Ms Coomber, from Dean, in Somerset, had been favourite for gold in the high-risk event at Salt Lake City.
She practised for the sport - reintroduced after a 52-year absence for being too risky - using an adapted tea-tray designed by husband Eric.
But the 28-year-old Oxford graduate was edged out in a tight contest.
Back in the UK on Saturday, she confessed to blocking out the attention her exploits had received.
She said: "I knew there was a lot of interest in the sport, which was excellent, but I could not take any notice of it until afterwards because I had to stay focused.
"It has been absolutely hectic.

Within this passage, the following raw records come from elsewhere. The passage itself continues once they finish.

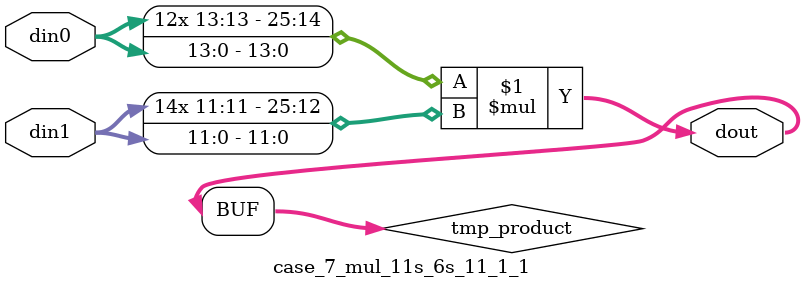
<source format=v>

`timescale 1 ns / 1 ps

 module case_7_mul_11s_6s_11_1_1(din0, din1, dout);
parameter ID = 1;
parameter NUM_STAGE = 0;
parameter din0_WIDTH = 14;
parameter din1_WIDTH = 12;
parameter dout_WIDTH = 26;

input [din0_WIDTH - 1 : 0] din0; 
input [din1_WIDTH - 1 : 0] din1; 
output [dout_WIDTH - 1 : 0] dout;

wire signed [dout_WIDTH - 1 : 0] tmp_product;



























assign tmp_product = $signed(din0) * $signed(din1);








assign dout = tmp_product;





















endmodule

</source>
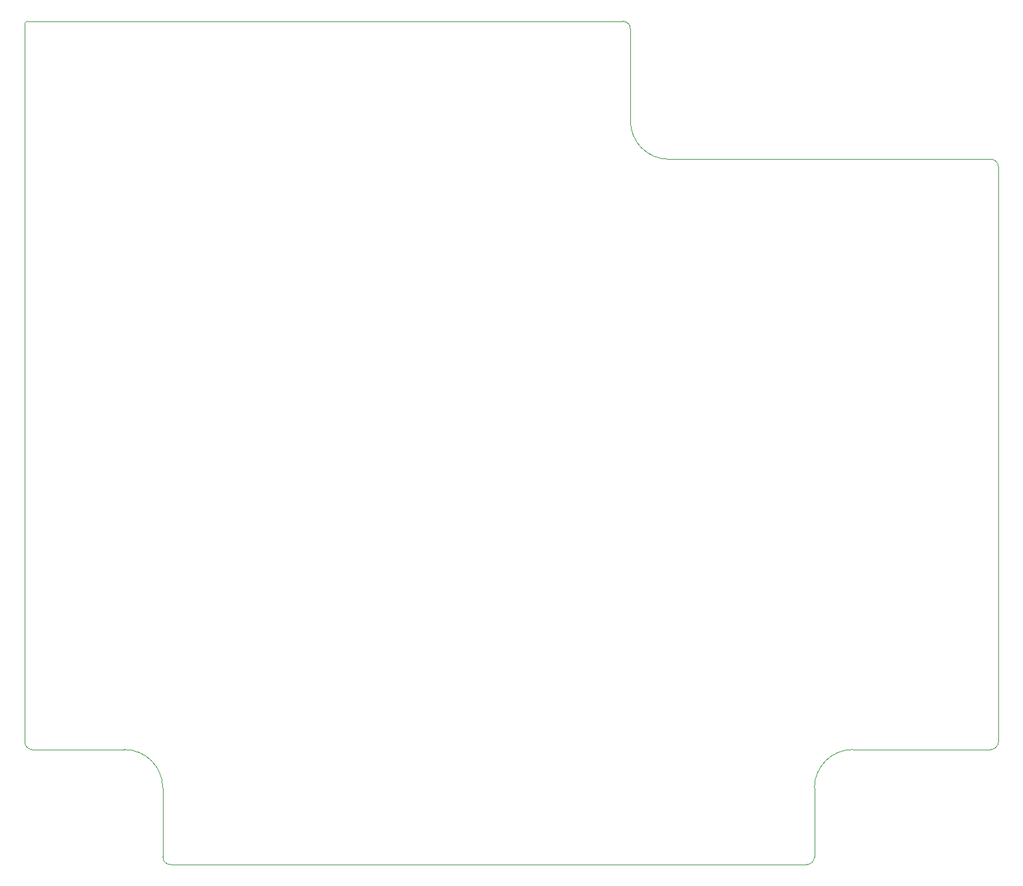
<source format=gbr>
G04 #@! TF.FileFunction,Profile,NP*
%FSLAX46Y46*%
G04 Gerber Fmt 4.6, Leading zero omitted, Abs format (unit mm)*
G04 Created by KiCad (PCBNEW (2015-10-27 BZR 6284, Git 48df08c)-product) date Sun 29 Nov 2015 11:52:54 AM CET*
%MOMM*%
G01*
G04 APERTURE LIST*
%ADD10C,0.100000*%
G04 APERTURE END LIST*
D10*
X62400000Y-43000000D02*
X140000000Y-43000000D01*
X62000000Y-137000000D02*
X62000000Y-43400000D01*
X62400000Y-43000000D02*
G75*
G03X62000000Y-43400000I0J-400000D01*
G01*
X80000000Y-152000000D02*
X80000000Y-143000000D01*
X164000000Y-153000000D02*
X81000000Y-153000000D01*
X80000000Y-152000000D02*
G75*
G03X81000000Y-153000000I1000000J0D01*
G01*
X165000000Y-152000000D02*
X165000000Y-143000000D01*
X164000000Y-153000000D02*
G75*
G03X165000000Y-152000000I0J1000000D01*
G01*
X170000000Y-138000000D02*
X188000000Y-138000000D01*
X170000000Y-138000000D02*
G75*
G03X165000000Y-143000000I0J-5000000D01*
G01*
X189000000Y-62000000D02*
X189000000Y-137000000D01*
X146000000Y-61000000D02*
X188000000Y-61000000D01*
X188000000Y-138000000D02*
G75*
G03X189000000Y-137000000I0J1000000D01*
G01*
X189000000Y-62000000D02*
G75*
G03X188000000Y-61000000I-1000000J0D01*
G01*
X141000000Y-44000000D02*
X141000000Y-56000000D01*
X141000000Y-56000000D02*
G75*
G03X146000000Y-61000000I5000000J0D01*
G01*
X141000000Y-44000000D02*
G75*
G03X140000000Y-43000000I-1000000J0D01*
G01*
X63000000Y-138000000D02*
X75000000Y-138000000D01*
X62000000Y-137000000D02*
G75*
G03X63000000Y-138000000I1000000J0D01*
G01*
X80000000Y-143000000D02*
G75*
G03X75000000Y-138000000I-5000000J0D01*
G01*
M02*

</source>
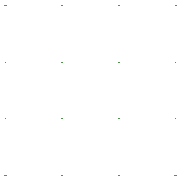
<source format=gbr>
%TF.GenerationSoftware,KiCad,Pcbnew,8.0.8*%
%TF.CreationDate,2025-09-03T22:29:27+08:00*%
%TF.ProjectId,FrekLedMini,4672656b-4c65-4644-9d69-6e692e6b6963,rev?*%
%TF.SameCoordinates,Original*%
%TF.FileFunction,Legend,Bot*%
%TF.FilePolarity,Positive*%
%FSLAX46Y46*%
G04 Gerber Fmt 4.6, Leading zero omitted, Abs format (unit mm)*
G04 Created by KiCad (PCBNEW 8.0.8) date 2025-09-03 22:29:27*
%MOMM*%
%LPD*%
G01*
G04 APERTURE LIST*
%ADD10C,0.100000*%
G04 APERTURE END LIST*
D10*
%TO.C,D6*%
X107560000Y-113400000D02*
G75*
G02*
X107460000Y-113400000I-50000J0D01*
G01*
X107460000Y-113400000D02*
G75*
G02*
X107560000Y-113400000I50000J0D01*
G01*
%TO.C,D5*%
X102760000Y-113400000D02*
G75*
G02*
X102660000Y-113400000I-50000J0D01*
G01*
X102660000Y-113400000D02*
G75*
G02*
X102760000Y-113400000I50000J0D01*
G01*
%TO.C,D14*%
X107560000Y-103800000D02*
G75*
G02*
X107460000Y-103800000I-50000J0D01*
G01*
X107460000Y-103800000D02*
G75*
G02*
X107560000Y-103800000I50000J0D01*
G01*
%TO.C,D4*%
X117160000Y-118200000D02*
G75*
G02*
X117060000Y-118200000I-50000J0D01*
G01*
X117060000Y-118200000D02*
G75*
G02*
X117160000Y-118200000I50000J0D01*
G01*
%TO.C,D1*%
X102760000Y-118200000D02*
G75*
G02*
X102660000Y-118200000I-50000J0D01*
G01*
X102660000Y-118200000D02*
G75*
G02*
X102760000Y-118200000I50000J0D01*
G01*
%TO.C,D11*%
X112360000Y-108600000D02*
G75*
G02*
X112260000Y-108600000I-50000J0D01*
G01*
X112260000Y-108600000D02*
G75*
G02*
X112360000Y-108600000I50000J0D01*
G01*
%TO.C,D15*%
X112360000Y-103800000D02*
G75*
G02*
X112260000Y-103800000I-50000J0D01*
G01*
X112260000Y-103800000D02*
G75*
G02*
X112360000Y-103800000I50000J0D01*
G01*
%TO.C,D7*%
X112360000Y-113400000D02*
G75*
G02*
X112260000Y-113400000I-50000J0D01*
G01*
X112260000Y-113400000D02*
G75*
G02*
X112360000Y-113400000I50000J0D01*
G01*
%TO.C,D3*%
X112360000Y-118200000D02*
G75*
G02*
X112260000Y-118200000I-50000J0D01*
G01*
X112260000Y-118200000D02*
G75*
G02*
X112360000Y-118200000I50000J0D01*
G01*
%TO.C,D9*%
X102760000Y-108600000D02*
G75*
G02*
X102660000Y-108600000I-50000J0D01*
G01*
X102660000Y-108600000D02*
G75*
G02*
X102760000Y-108600000I50000J0D01*
G01*
%TO.C,D8*%
X117160000Y-113400000D02*
G75*
G02*
X117060000Y-113400000I-50000J0D01*
G01*
X117060000Y-113400000D02*
G75*
G02*
X117160000Y-113400000I50000J0D01*
G01*
%TO.C,D13*%
X102760000Y-103800000D02*
G75*
G02*
X102660000Y-103800000I-50000J0D01*
G01*
X102660000Y-103800000D02*
G75*
G02*
X102760000Y-103800000I50000J0D01*
G01*
%TO.C,D16*%
X117160000Y-103800000D02*
G75*
G02*
X117060000Y-103800000I-50000J0D01*
G01*
X117060000Y-103800000D02*
G75*
G02*
X117160000Y-103800000I50000J0D01*
G01*
%TO.C,D12*%
X117160000Y-108600000D02*
G75*
G02*
X117060000Y-108600000I-50000J0D01*
G01*
X117060000Y-108600000D02*
G75*
G02*
X117160000Y-108600000I50000J0D01*
G01*
%TO.C,D2*%
X107560000Y-118200000D02*
G75*
G02*
X107460000Y-118200000I-50000J0D01*
G01*
X107460000Y-118200000D02*
G75*
G02*
X107560000Y-118200000I50000J0D01*
G01*
%TO.C,D10*%
X107560000Y-108600000D02*
G75*
G02*
X107460000Y-108600000I-50000J0D01*
G01*
X107460000Y-108600000D02*
G75*
G02*
X107560000Y-108600000I50000J0D01*
G01*
%TD*%
M02*

</source>
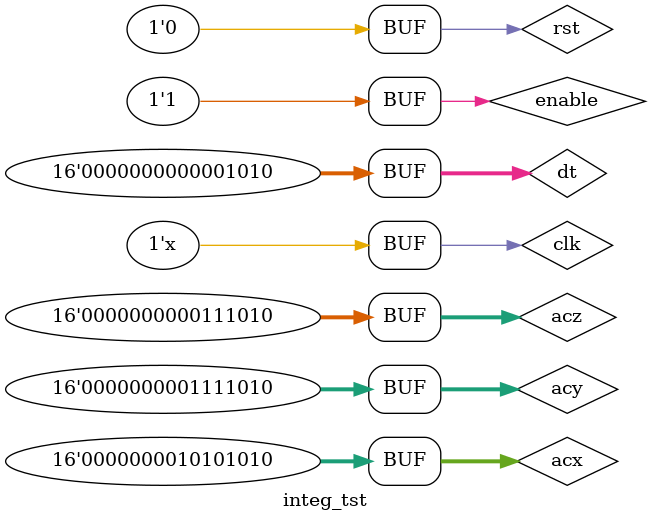
<source format=v>
`timescale 1ns / 1ps


module integ_tst;

	// Inputs
	reg [15:0] acx;
	reg [15:0] acy;
	reg [15:0] acz;
	reg [15:0] dt;
	reg rst;
	reg clk;
	reg enable;

	// Outputs
	wire [15:0] vx;
	wire [15:0] vy;
	wire [15:0] vz;
	wire [15:0] px;
	wire [15:0] py;
	wire [15:0] pz;
	wire bussy;

	// Instantiate the Unit Under Test (UUT)
	Integrator uut (
		.acx(acx), 
		.acy(acy), 
		.acz(acz), 
		.dt(dt), 
		.rst(rst), 
		.clk(clk), 
		.enable(enable), 
		.vx(vx), 
		.vy(vy), 
		.vz(vz), 
		.px(px), 
		.py(py), 
		.pz(pz), 
		.bussy(bussy)
	);

	initial begin
		// Initialize Inputs
		acx = 16'hAA;
		acy = 16'h7A;
		acz = 16'h3A;
		dt = 16'h0A;
		rst = 1;
		clk = 0;
		enable = 0;

		// Wait 100 ns for global reset to finish
		#100;
        enable = 1;
		  rst = 0;
		// Add stimulus here

	end
   always #5 clk <= !clk;
endmodule


</source>
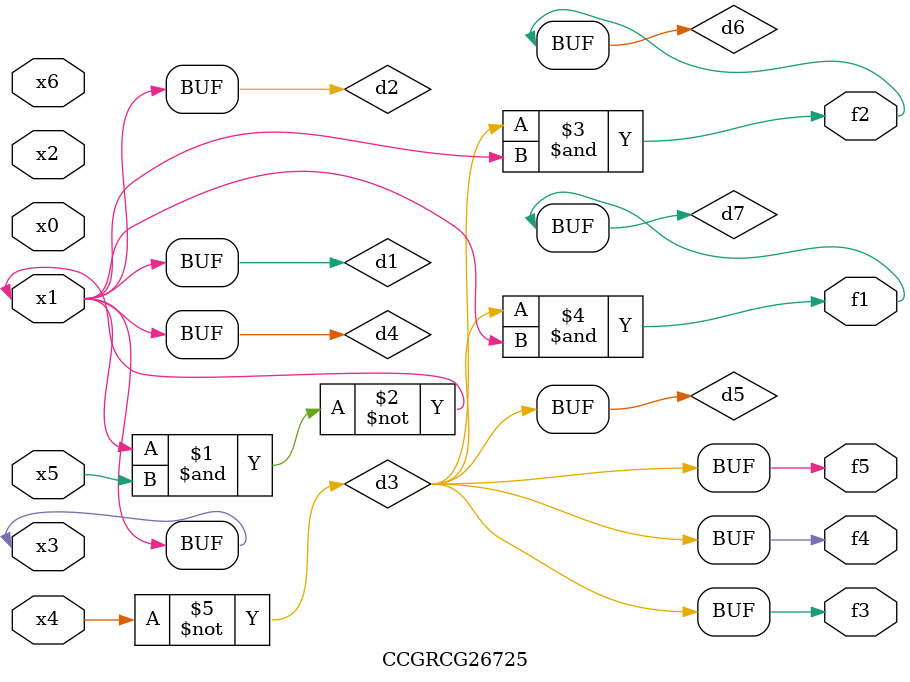
<source format=v>
module CCGRCG26725(
	input x0, x1, x2, x3, x4, x5, x6,
	output f1, f2, f3, f4, f5
);

	wire d1, d2, d3, d4, d5, d6, d7;

	buf (d1, x1, x3);
	nand (d2, x1, x5);
	not (d3, x4);
	buf (d4, d1, d2);
	buf (d5, d3);
	and (d6, d3, d4);
	and (d7, d3, d4);
	assign f1 = d7;
	assign f2 = d6;
	assign f3 = d5;
	assign f4 = d5;
	assign f5 = d5;
endmodule

</source>
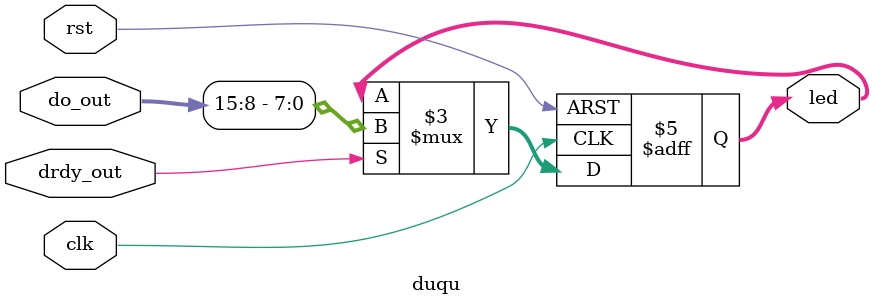
<source format=v>
`timescale 1ns / 1ps
module duqu(
input clk,
input rst,
input [15:0]do_out,
input drdy_out,
output reg [7:0]led
    );
always @(posedge clk or posedge rst)
if(rst)
     led<=12'b0;
else if(drdy_out==1)
     led<=do_out[15:8];
endmodule

</source>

I don't think I've had time for it to sink in."
Ms Coomber, a RAF intelligence officer, admitted the experience of skeleton bobsleighing can be frightening at first.
She said: "It is scary when you first start - if you are human you are going to be scared.
"When you get to my level you are still scared, but you are scared of making mistakes rather than of hurting yourself."
She also said she would be back for the next Olympics adding: "I will be there in 2006 and going for another medal.
"I'm still ranked number one in the world and an Olympic gold medal would finish everything off so I'll be back."
Ms Coomber said the blizzard conditions during the race had not helped the bid for gold.
But her bronze was the first Winter Olympic individual medal since Nicky Gooch won a speed skating bronze in the Lillehammer games eight years ago.
Her mum Rosemary greeted her at Heathrow airport.
She said: "I am absolutely thrilled and I am very proud of her."
Mrs Coomber could not travel to Salt Lake City to watch her daughter in action because she suffered a heart attack 14 months ago.
She said: "I could not go to see her myself because of the high altitude - I didn't want anything to go wrong that might have put Alex off.
"The last thing she would have wanted to hear was that I was ill in hospital."
Mrs Coomber said her daughter became interested in the sport when she was invited to take part while in the RAF in Germany.
She said: "Alex had a go and was very good at it and she was offered a place in the British team.
"I have mixed feelings about her taking part because it looks so dangerous.
"She has always been a very daring girl - always ready to have a go at anything."